Exercise instructions:
Give back only the lines in the records below from the one with "right hip: (284, 388)" to the one with "right elbow: (221, 273)", both inclusive, word for word.

Dataset:

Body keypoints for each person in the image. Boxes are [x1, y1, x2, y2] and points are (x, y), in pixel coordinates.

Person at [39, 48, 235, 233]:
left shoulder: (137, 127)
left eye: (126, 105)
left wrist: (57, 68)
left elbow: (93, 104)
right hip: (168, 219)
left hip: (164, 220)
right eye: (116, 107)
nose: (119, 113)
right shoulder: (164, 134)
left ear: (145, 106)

...

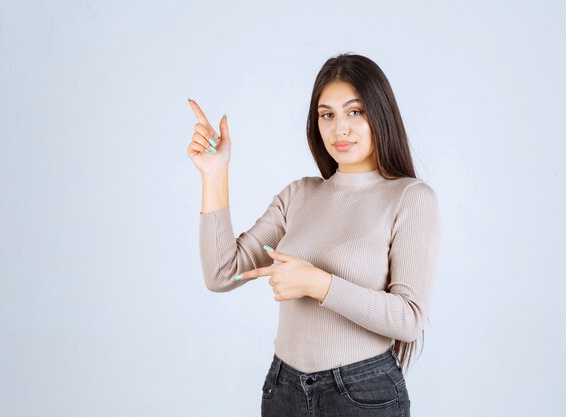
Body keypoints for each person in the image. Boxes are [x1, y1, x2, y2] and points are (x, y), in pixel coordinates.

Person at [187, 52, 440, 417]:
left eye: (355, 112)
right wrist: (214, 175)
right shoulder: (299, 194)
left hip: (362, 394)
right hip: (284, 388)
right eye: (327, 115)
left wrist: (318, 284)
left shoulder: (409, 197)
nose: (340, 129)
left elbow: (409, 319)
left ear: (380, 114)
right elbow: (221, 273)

Reply to the task:
right hip: (284, 388)
right eye: (327, 115)
left wrist: (318, 284)
left shoulder: (409, 197)
nose: (340, 129)
left elbow: (409, 319)
left ear: (380, 114)
right elbow: (221, 273)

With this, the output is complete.